— ACTIVITY —
Continue the passage about information technology and continuing medical education for clinicians, starting right after its final sentence.

— TEXT PROVIDED —
────────

Clinicians in the past were trained to master
clinical knowledge and become experts in knowing why and how. Today's
clinicians have no hope of mastering any substantial portion of the medical
knowledge base. However, with access to the right information and communication
tools, we can become masters at knowing how to find out, assess, explain and
apply clinical knowledge 7,8.
This still begs the question of what the
drivers for such a fundamental change might be. Financial incentives clearly
work. As Kidd and Mazza report in this issue, the Federal Government's Practice
Incentives Program has enticed GPs to computerise at a remarkable rate, with
65% claiming that they now use their computers to prescribe electronically,
compared with 15% in 1997 9.
However, it might be that Continuing Medical
Education (CME) becomes one of the most potent drivers for changes in clinical
practice. Assessing the research about different educational activities, it is
clear that traditional didactic measures such as lectures do not change
clinical performance or improve clinical care 10. In contrast,
interactive educational activities, structured around actual problems in the
clinical work place are much more successful.
So, if keeping up-to-date as a separate
activity is no longer feasible, and if learning works best when focussed on
issues in the clinical work place, then in the future most CME will consist of
using on-line information technology to answer immediate clinical questions 11. Thus, the whole notion of CME changes from
one of periodic updates to a clinician's knowledge to a 'just in time' model
where a clinician checks the medical knowledge base, potentially at every
clinical encounter.

────────

— DATA —
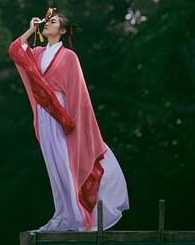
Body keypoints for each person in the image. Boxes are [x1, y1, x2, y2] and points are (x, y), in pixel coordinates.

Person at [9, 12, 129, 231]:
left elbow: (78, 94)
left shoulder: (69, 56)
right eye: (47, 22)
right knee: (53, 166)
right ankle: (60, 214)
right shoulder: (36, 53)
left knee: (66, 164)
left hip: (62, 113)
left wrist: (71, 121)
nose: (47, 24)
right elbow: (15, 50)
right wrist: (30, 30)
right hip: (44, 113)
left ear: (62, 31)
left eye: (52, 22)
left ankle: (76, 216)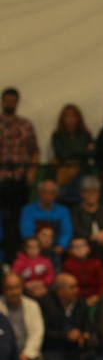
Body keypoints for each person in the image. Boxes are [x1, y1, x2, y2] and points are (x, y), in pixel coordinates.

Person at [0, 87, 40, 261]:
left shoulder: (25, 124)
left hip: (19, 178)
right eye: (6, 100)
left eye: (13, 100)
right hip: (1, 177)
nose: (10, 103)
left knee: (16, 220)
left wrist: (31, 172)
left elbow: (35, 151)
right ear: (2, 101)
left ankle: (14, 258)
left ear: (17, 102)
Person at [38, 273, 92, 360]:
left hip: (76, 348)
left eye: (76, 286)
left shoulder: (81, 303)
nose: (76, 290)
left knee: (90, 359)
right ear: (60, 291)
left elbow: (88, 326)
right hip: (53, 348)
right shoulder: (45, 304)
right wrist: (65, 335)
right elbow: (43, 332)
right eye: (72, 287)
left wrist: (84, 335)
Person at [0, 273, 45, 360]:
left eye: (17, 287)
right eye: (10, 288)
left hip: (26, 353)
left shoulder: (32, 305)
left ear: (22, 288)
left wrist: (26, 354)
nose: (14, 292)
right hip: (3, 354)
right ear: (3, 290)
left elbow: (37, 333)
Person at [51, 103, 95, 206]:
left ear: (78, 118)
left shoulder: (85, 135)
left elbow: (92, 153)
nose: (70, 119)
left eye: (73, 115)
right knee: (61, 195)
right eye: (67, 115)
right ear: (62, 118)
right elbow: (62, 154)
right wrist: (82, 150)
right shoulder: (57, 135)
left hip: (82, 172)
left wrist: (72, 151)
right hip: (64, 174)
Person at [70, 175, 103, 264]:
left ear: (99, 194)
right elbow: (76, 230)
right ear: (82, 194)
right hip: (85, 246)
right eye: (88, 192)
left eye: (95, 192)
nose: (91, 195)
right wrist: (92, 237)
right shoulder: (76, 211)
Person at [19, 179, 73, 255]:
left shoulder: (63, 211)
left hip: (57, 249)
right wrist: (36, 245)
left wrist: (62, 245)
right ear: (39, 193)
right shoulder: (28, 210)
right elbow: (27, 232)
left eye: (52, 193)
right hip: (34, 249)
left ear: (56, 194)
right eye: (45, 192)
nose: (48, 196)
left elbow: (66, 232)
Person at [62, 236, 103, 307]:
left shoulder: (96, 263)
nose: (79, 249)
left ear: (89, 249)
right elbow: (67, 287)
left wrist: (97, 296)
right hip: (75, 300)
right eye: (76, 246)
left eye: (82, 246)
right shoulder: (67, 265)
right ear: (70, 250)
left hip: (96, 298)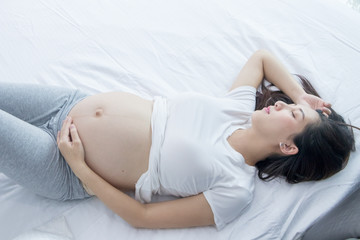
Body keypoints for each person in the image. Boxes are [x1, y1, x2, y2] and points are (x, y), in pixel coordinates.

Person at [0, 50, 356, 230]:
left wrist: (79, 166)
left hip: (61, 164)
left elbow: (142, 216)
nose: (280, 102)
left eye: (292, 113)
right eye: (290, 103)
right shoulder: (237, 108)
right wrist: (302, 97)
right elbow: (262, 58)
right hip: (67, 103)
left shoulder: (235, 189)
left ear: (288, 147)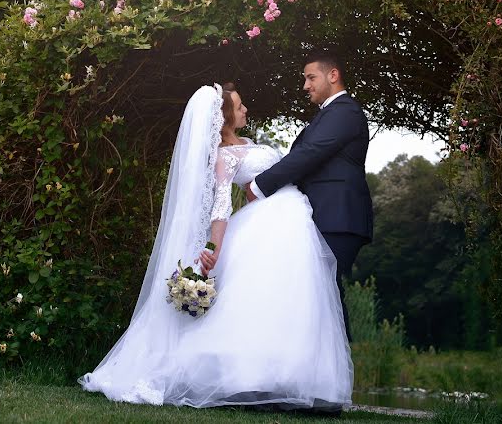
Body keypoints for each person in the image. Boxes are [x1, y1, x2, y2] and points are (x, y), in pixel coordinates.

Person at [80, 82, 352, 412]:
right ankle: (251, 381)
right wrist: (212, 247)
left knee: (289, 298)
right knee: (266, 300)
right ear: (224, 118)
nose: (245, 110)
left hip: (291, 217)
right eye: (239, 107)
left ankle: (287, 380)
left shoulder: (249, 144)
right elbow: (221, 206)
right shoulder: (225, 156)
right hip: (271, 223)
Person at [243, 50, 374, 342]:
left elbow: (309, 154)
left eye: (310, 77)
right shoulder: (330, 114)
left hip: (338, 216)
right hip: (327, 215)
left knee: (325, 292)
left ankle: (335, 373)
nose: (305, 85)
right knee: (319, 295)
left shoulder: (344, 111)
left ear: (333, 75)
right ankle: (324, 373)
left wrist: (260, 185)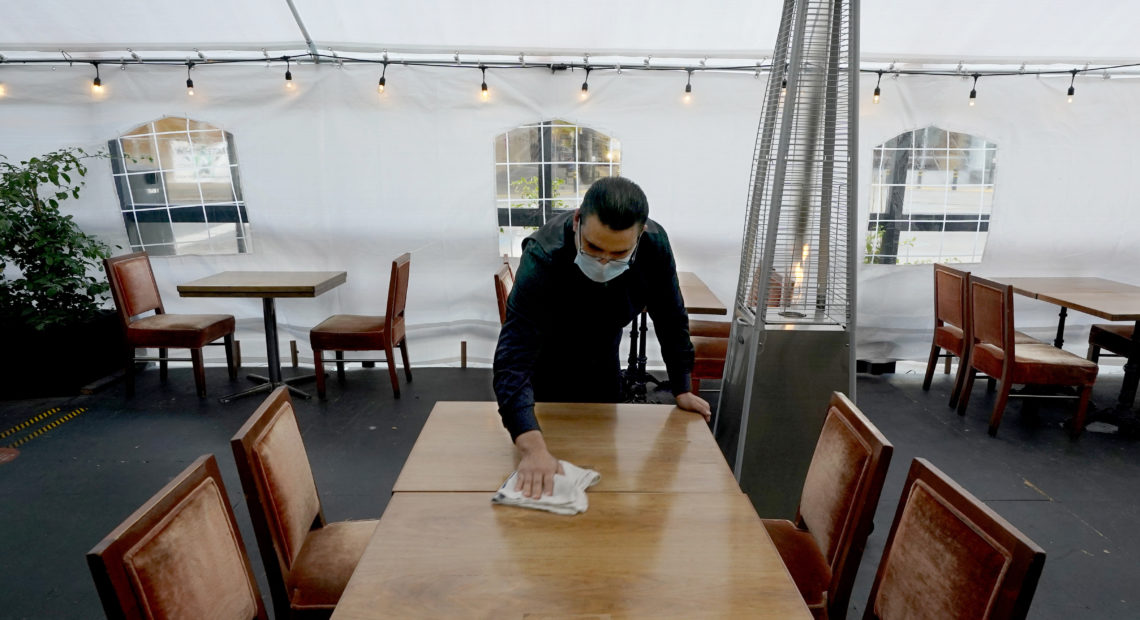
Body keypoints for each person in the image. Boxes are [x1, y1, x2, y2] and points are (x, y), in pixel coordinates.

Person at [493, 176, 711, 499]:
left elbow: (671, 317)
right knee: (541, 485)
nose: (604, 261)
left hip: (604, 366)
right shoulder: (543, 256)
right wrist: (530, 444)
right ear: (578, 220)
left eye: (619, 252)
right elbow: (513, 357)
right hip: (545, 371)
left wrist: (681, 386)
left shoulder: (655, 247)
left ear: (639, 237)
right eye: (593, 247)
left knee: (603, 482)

────────

— EXERCISE ANSWER —
We already have CME systems in Australia which
award credits for CME activities 12. With an on-line CME system, it
is possible to reward clinicians for good evidence-based behaviours like
consulting a clinical guideline, looking up a critical review, or conducting a
quick literature search. We could also reward contributions to the shared
knowledge base, awarding credits for authoring guidelines, reviews and the
like. As a by-product, the collection of CME credits will be automated.
Clinicians will no longer have to laboriously document their behaviours for
accreditation. Indeed, it may make more sense in this world to remove arbitrary
CME targets all together. Rather, clinicians can use their accumulated credits
to compare their activity with that of their colleagues. The Colleges could
counsel individuals whose behaviours were substantially out of step with the
normal practice of their peers. So, in the near future, as you use your
computer during the clinical encounter, you wont just be writing prescriptions
or working with an electronic record, you may be earning CME points as you check
the latest evidence 9.
If we are to contemplate such changes, then
building and disseminating the technologies will not be enough. At its heart,
this is about cultural change and the reinvention of many aspects of clinical
practice. We thus need to pay explicit attention to educating both working
clinicians and the students in our medical schools in good evidence-based
practice, as well as the use of the new information tools 8. Changes
also need to be made to the way in which clinicians are encouraged to be
evidence-based. CME points will help, but ultimately consumers and health
funders need to recognise that the good practices they expect require a change
in the clinical encounter. Evidence-based practice requires clinicians to spend
more time with their patients, to learn new skills, and to invest in new
information technology. So, all the players in our complex health system need
to own and embrace the costs and benefits of moving to a truly evidence-based
practice. This is one culture change clinicians can't make alone.